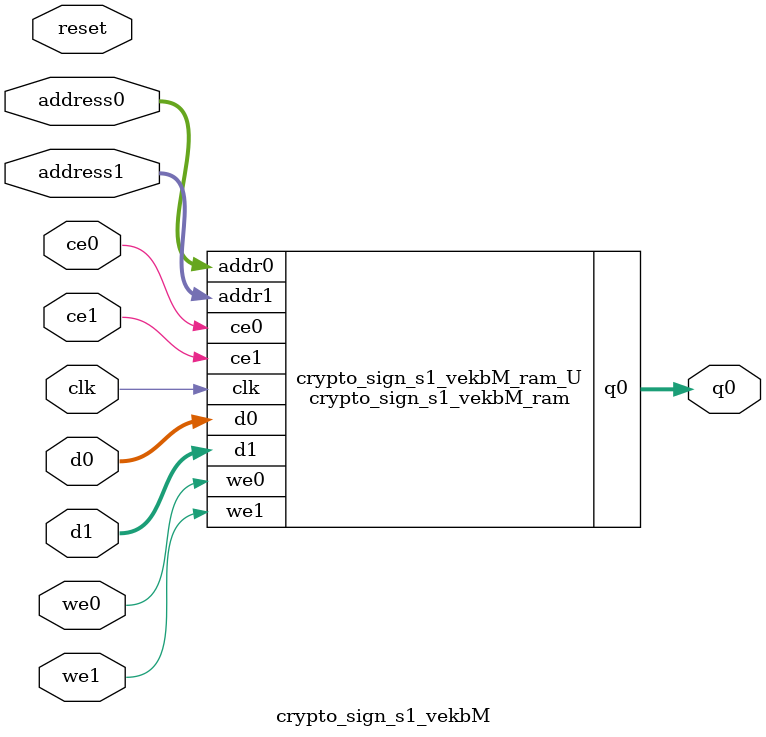
<source format=v>

`timescale 1 ns / 1 ps
module crypto_sign_s1_vekbM_ram (addr0, ce0, d0, we0, q0, addr1, ce1, d1, we1,  clk);

parameter DWIDTH = 32;
parameter AWIDTH = 10;
parameter MEM_SIZE = 1024;

input[AWIDTH-1:0] addr0;
input ce0;
input[DWIDTH-1:0] d0;
input we0;
output reg[DWIDTH-1:0] q0;
input[AWIDTH-1:0] addr1;
input ce1;
input[DWIDTH-1:0] d1;
input we1;
input clk;

(* ram_style = "block" *)reg [DWIDTH-1:0] ram[0:MEM_SIZE-1];




always @(posedge clk)  
begin 
    if (ce0) 
    begin
        if (we0) 
        begin 
            ram[addr0] <= d0; 
            q0 <= d0;
        end 
        else 
            q0 <= ram[addr0];
    end
end


always @(posedge clk)  
begin 
    if (ce1) 
    begin
        if (we1) 
        begin 
            ram[addr1] <= d1; 
        end 
    end
end


endmodule


`timescale 1 ns / 1 ps
module crypto_sign_s1_vekbM(
    reset,
    clk,
    address0,
    ce0,
    we0,
    d0,
    q0,
    address1,
    ce1,
    we1,
    d1);

parameter DataWidth = 32'd32;
parameter AddressRange = 32'd1024;
parameter AddressWidth = 32'd10;
input reset;
input clk;
input[AddressWidth - 1:0] address0;
input ce0;
input we0;
input[DataWidth - 1:0] d0;
output[DataWidth - 1:0] q0;
input[AddressWidth - 1:0] address1;
input ce1;
input we1;
input[DataWidth - 1:0] d1;



crypto_sign_s1_vekbM_ram crypto_sign_s1_vekbM_ram_U(
    .clk( clk ),
    .addr0( address0 ),
    .ce0( ce0 ),
    .we0( we0 ),
    .d0( d0 ),
    .q0( q0 ),
    .addr1( address1 ),
    .ce1( ce1 ),
    .we1( we1 ),
    .d1( d1 ));

endmodule


</source>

================

◆ Your task ◆
Which lines of the listing include the string "DWIDTH"? Pull them out.

◆ Output of the exercise ◆
parameter DWIDTH = 32;
input[DWIDTH-1:0] d0;
output reg[DWIDTH-1:0] q0;
input[DWIDTH-1:0] d1;
(* ram_style = "block" *)reg [DWIDTH-1:0] ram[0:MEM_SIZE-1];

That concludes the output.